● SELECTED PASSAGE
Any "militia" talk that doesn't include state control is going to result in local private armies. Given that Texas has the National Guard shooting people across the border, close state control is not going to solve the problem of having independent militaries wandering around. America has problems, but recreating 80s Lebanon is not an improvement.


Posted by: Moby Hick | Link to this comment | 08-31-23 8:00 AM
horizontal rule
28

26: Yes, very much so.


Posted by: Moby Hick | Link to this comment | 08-31-23 8:02 AM
horizontal rule
29

27: How does ajay's framework not address that? If all militia is federally regulated, fedgov does not have to allow any chains of command outside its express control. Just saying "there is a militia" is not the same as saying "okay everyone, go wild, you can be your own militia".


Posted by: Minivet | Link to this comment | 08-31-23 8:06 AM
horizontal rule
30

Why bother? That seems much more politically fraught than requiring registration plus outlawing handguns and assault rifles.

● WORK TO COMPLETE
(1) Say whether each statement agrees with the comment thread about militias, and back each yes or no with the deciding words of the thread, quoted exactly. (a) The first comment says Texas has the National Guard shooting people across the border. (b) Minivet's comment was posted at 8:02 AM. (c) The last comment mentions outlawing handguns and assault rifles.
(2) Reproduce word for word the stretch of the comment thread about militias from "27: How does" through "and assault rifles.".
(3) Write what comes next in the comment thread about militias, starting after its final sentence.
The data that follows this comment thread is not needed.

● SUPPLIED INFORMATION
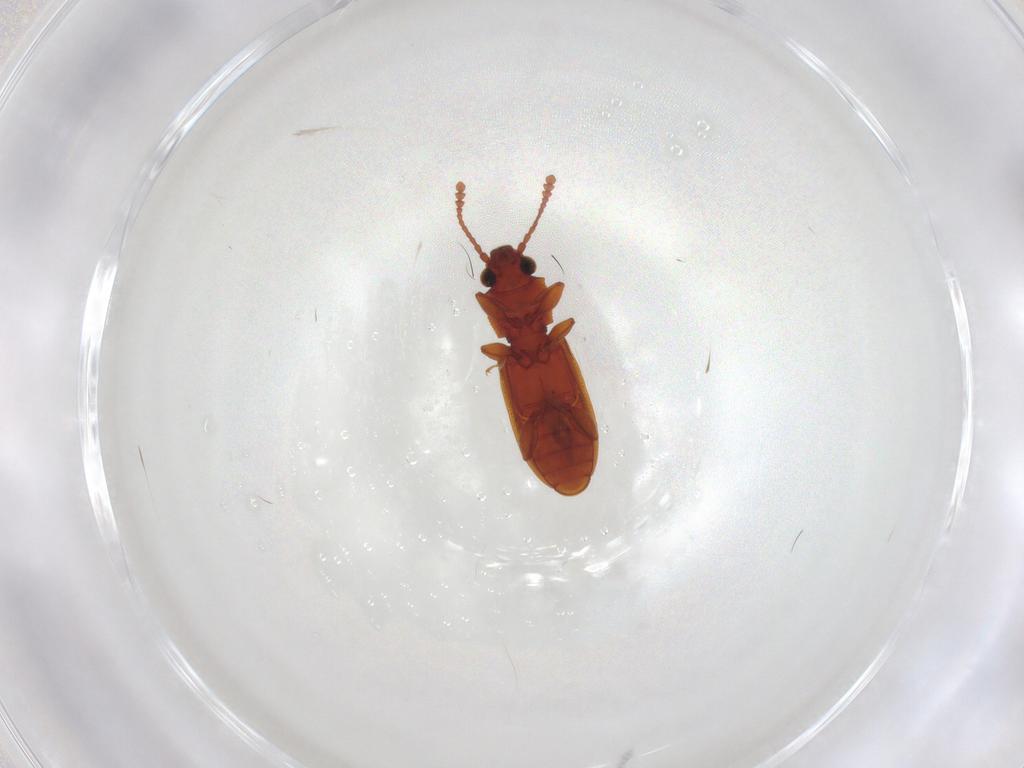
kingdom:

● EXPECTED RESPONSES
(1)
(a) Yes: "Given that Texas has the National Guard shooting people across the border"
(b) No: "Posted by: Minivet | Link to this comment | 08-31-23 8:06 AM"
(c) Yes: "requiring registration plus outlawing handguns and assault rifles"

(2)
27: How does ajay's framework not address that? If all militia is federally regulated, fedgov does not have to allow any chains of command outside its express control. Just saying "there is a militia" is not the same as saying "okay everyone, go wild, you can be your own militia".


Posted by: Minivet | Link to this comment | 08-31-23 8:06 AM
horizontal rule
30

Why bother? That seems much more politically fraught than requiring registration plus outlawing handguns and assault rifles.

(3)
Posted by: Moby Hick | Link to this comment | 08-31-23 8:15 AM
horizontal rule
31

Which, to be clear, I don't think it's possible either. A stronger Democratic majority in Congress can add background checks plus put back assault rifle bans and related. This is difficult, but not unlikely. If the Supreme Court tosses it, that's improving the case for court reform/packing. Which is more difficult, but looking at abortion seems to be a net vote getter.


Posted by: Moby Hick | Link to this comment | 08-31-23 8:22 AM
horizontal rule
32

Just saying "there is a militia" is not the same as saying "okay everyone, go wild, you can be your own militia".

Exactly. You can't have a gun and *not* be in the militia, in this framework, and the militia is regulated by Congress. Sure, you can go and set up your own weird little gun cult and be in that as well, but it's open to Congress to say "no militia member may join any organisation whose avowed intent is armed opposition to the US government".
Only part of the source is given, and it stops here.